Hyposmia refers to reduced ability to smell and hypogeusia is a partial loss of the ability to taste (Hummel, Basile, & Huttenbrink, 2016). Complaints of hyposmia and hypogeusia in the presence of normosmia and normogeusia has not heretofore been described. Three such cases are presented.
To explore the complaints of reduced smell and taste with normal objective olfaction and gustation.
All patients were given screening tests for smell and taste and obtained scores consistent with normosmia and normogeusia. The 12-item version of the Brief Smell Identification Test (B-SIT), using the odorants banana, chocolate, cinnamon, gasoline, lemon, onion, paint thinner, pineapple, rose, soap, smoke and turpentine was used. The Retronasal Olfactory Test was used to determine their perception of flavour and the Proplythiouracil Disc Taste Test used for gustation.

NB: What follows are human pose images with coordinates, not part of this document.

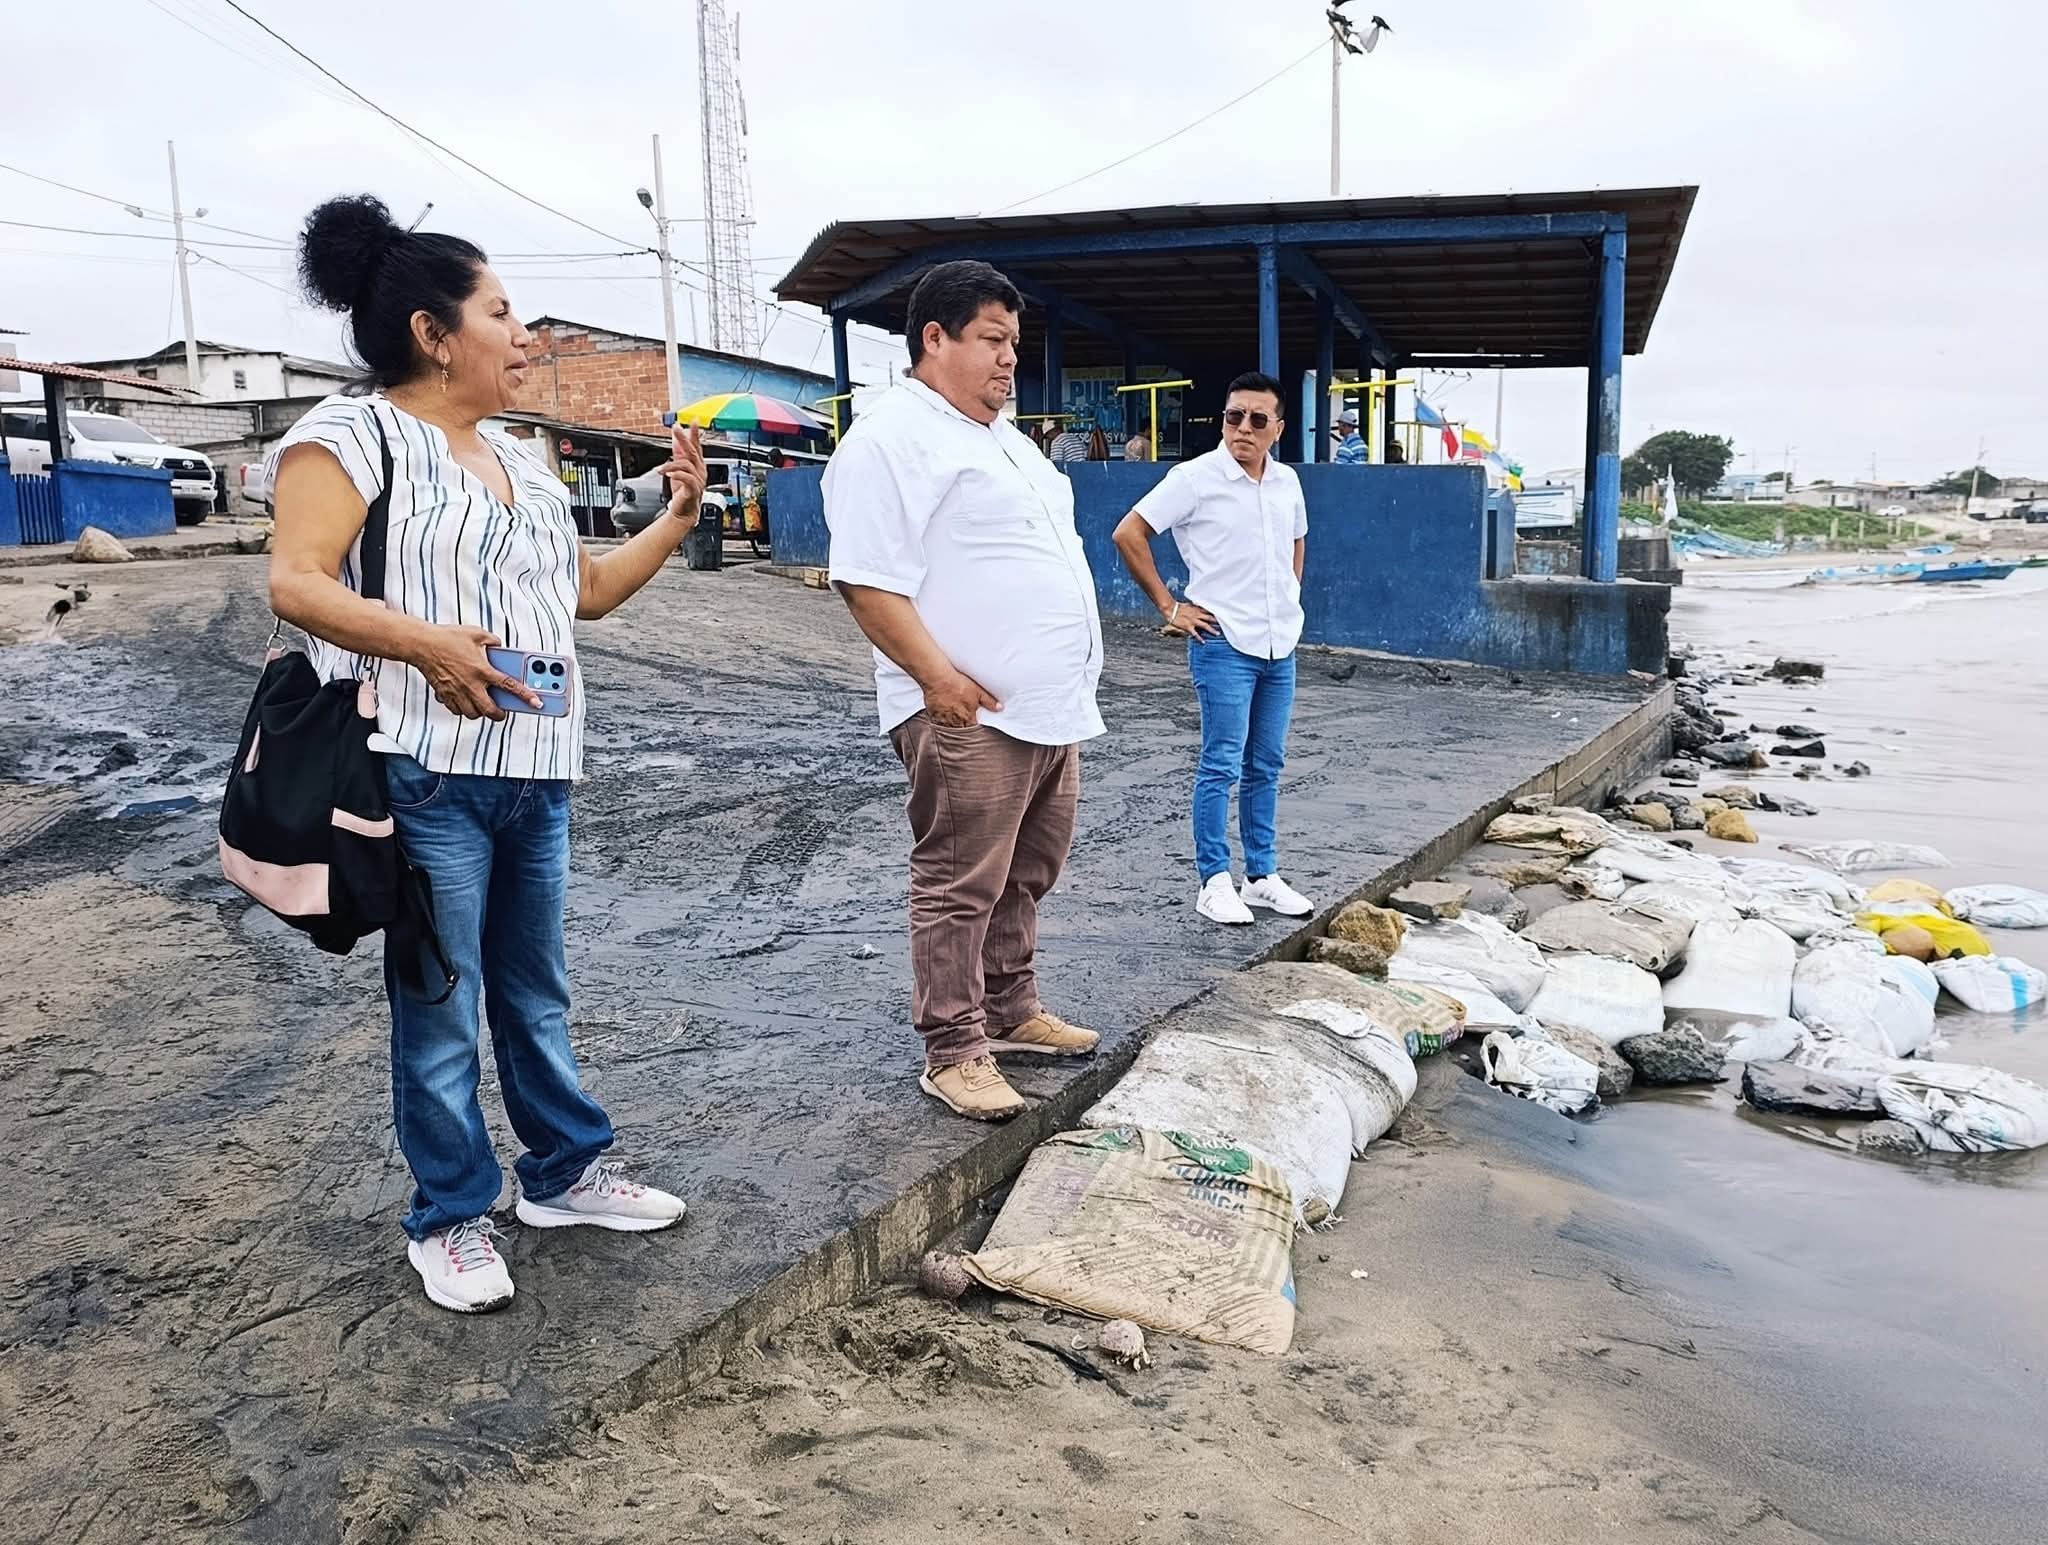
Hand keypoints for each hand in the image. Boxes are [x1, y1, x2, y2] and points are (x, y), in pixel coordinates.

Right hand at [411, 625, 537, 720]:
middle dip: (499, 715)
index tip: (537, 703)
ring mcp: (457, 691)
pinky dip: (462, 709)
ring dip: (480, 712)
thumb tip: (498, 645)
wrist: (421, 644)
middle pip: (490, 710)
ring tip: (483, 705)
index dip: (526, 696)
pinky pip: (456, 710)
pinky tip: (465, 701)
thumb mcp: (476, 633)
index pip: (510, 686)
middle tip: (502, 711)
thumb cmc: (447, 638)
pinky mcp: (444, 694)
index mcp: (482, 669)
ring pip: (472, 714)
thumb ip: (492, 641)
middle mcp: (471, 684)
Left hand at [655, 423, 707, 527]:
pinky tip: (669, 474)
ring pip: (687, 465)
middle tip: (676, 429)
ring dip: (672, 464)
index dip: (695, 434)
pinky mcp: (693, 490)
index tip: (693, 421)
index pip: (697, 446)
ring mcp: (698, 481)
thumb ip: (678, 455)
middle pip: (693, 452)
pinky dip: (677, 475)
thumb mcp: (678, 470)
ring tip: (661, 468)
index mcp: (697, 466)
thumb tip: (676, 440)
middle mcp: (699, 472)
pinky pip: (687, 479)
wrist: (683, 513)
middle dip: (684, 439)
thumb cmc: (682, 494)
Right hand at [923, 666, 1002, 727]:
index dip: (975, 731)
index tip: (975, 730)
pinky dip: (941, 723)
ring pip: (949, 729)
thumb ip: (989, 701)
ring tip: (954, 726)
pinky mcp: (933, 714)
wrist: (939, 679)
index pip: (973, 730)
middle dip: (963, 732)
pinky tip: (942, 721)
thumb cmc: (958, 684)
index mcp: (968, 717)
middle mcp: (955, 720)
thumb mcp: (978, 691)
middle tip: (964, 729)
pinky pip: (938, 723)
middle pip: (961, 731)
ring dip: (952, 729)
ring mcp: (943, 718)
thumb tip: (1000, 708)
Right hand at [1169, 599, 1220, 639]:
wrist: (1171, 609)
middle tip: (1224, 625)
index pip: (1209, 612)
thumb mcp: (1190, 605)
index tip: (1222, 617)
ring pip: (1205, 626)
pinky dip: (1199, 638)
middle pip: (1209, 619)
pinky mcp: (1188, 626)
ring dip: (1212, 630)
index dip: (1216, 614)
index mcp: (1197, 610)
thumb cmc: (1179, 607)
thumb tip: (1201, 606)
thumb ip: (1196, 606)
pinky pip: (1195, 633)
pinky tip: (1203, 642)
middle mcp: (1197, 615)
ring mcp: (1193, 621)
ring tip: (1217, 634)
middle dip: (1217, 622)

Each patient also underwent a complete physical and neurological examination with any abnormalities mentioned.
Case 1: This 53 year old female, 8months prior to presentation, developed the flu followed by the inability to taste any foods and differentiate between smells, with everything smelling bitter.

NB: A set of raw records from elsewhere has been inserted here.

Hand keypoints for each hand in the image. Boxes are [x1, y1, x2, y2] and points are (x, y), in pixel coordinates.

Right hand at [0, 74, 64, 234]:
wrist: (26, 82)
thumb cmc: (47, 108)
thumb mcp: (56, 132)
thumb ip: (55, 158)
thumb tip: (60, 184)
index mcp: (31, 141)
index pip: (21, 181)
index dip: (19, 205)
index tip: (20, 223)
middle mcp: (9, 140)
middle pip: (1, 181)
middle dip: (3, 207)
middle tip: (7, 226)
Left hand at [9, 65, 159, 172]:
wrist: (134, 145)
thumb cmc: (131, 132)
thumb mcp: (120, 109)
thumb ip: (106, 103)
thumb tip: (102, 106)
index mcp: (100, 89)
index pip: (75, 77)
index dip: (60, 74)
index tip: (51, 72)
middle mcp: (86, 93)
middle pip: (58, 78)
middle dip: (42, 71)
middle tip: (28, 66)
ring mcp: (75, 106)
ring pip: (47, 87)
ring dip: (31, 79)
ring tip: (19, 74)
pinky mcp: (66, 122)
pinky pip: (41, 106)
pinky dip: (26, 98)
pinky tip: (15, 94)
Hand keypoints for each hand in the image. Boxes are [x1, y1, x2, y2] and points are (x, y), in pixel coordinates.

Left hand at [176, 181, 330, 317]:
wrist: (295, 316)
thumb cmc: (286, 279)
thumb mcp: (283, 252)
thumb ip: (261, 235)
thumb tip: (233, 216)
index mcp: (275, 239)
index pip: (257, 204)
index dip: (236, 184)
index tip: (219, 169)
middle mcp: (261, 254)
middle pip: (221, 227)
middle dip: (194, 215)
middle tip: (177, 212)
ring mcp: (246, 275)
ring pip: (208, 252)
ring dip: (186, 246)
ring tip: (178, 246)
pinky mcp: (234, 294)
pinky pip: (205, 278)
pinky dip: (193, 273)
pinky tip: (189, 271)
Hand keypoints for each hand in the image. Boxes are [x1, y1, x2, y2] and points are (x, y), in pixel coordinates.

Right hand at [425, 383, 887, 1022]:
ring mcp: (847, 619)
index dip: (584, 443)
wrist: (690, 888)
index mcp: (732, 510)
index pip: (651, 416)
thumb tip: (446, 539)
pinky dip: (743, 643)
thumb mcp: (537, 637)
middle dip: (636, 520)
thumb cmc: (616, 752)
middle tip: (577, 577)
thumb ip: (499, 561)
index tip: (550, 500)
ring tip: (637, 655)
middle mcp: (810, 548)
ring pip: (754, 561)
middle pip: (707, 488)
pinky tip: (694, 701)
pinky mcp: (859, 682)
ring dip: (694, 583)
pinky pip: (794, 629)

Results: Chemosensory testing: Olfaction: Brief Smell Identification Test (B-SIT): 10 (normosmia). Retronasal Olfactory Test: Retronasal Smell Index: 9 (normal). Gustation: Propylthiouracil Disc Taste Test: 7 (normal).

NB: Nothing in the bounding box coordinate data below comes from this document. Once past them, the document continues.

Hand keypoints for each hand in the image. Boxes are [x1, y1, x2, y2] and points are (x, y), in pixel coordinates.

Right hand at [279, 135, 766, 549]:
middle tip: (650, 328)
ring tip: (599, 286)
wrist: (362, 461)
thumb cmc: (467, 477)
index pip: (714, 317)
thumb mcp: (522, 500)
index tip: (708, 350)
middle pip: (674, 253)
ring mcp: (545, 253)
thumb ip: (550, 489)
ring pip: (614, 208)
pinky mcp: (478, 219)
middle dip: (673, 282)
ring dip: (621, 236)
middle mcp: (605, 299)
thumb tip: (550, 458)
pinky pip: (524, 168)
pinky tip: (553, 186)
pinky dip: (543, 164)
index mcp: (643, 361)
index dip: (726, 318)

Case 2: This 86 year old female, 6months prior to presentation, developed reduced taste, of gradual onset, to the point upon presentation was only 10% normal. She was able to taste lemons but very little else.
Results: B-SIT: 9 (normosmia). Retronasal Smell Index: 10 (normal). Propylthiouracil Disc Taste Test: 10 (normogeusia).
Case 3: This 63 year old female was nasute until 3months prior to presentation, when she developed an upper respiratory infection, followed by loss of smell and taste to 20% of normal.
Results: B-SIT: 10 (normosmia). Retronasal Smell Index: 7 (normal). Propylthiouracil Disc Taste Test: 10 (normogeusia).
Discordance between subjective and objective findings may be due to the wide distribution of normal in the general population in olfactory ability. The associated reduction in retronasal smell may then be interpreted by the patient as reduced ability to taste. Alternatively, complaints of hyposmia and hypogeusiamay be due to a non-organic need such as malingering or psychosomatic illness, or could represent a primary defect in the cortical integration of smell and taste, interpreted as reduction in perceived flavor, yet the primary sensory neurons and threshold as tested would appear to be normal. This disparity possibly indicates that the testing modalities are too insensitive to demonstrate more subtle sensory perception findings, and suggests the need for more refined testing methods for smell and taste.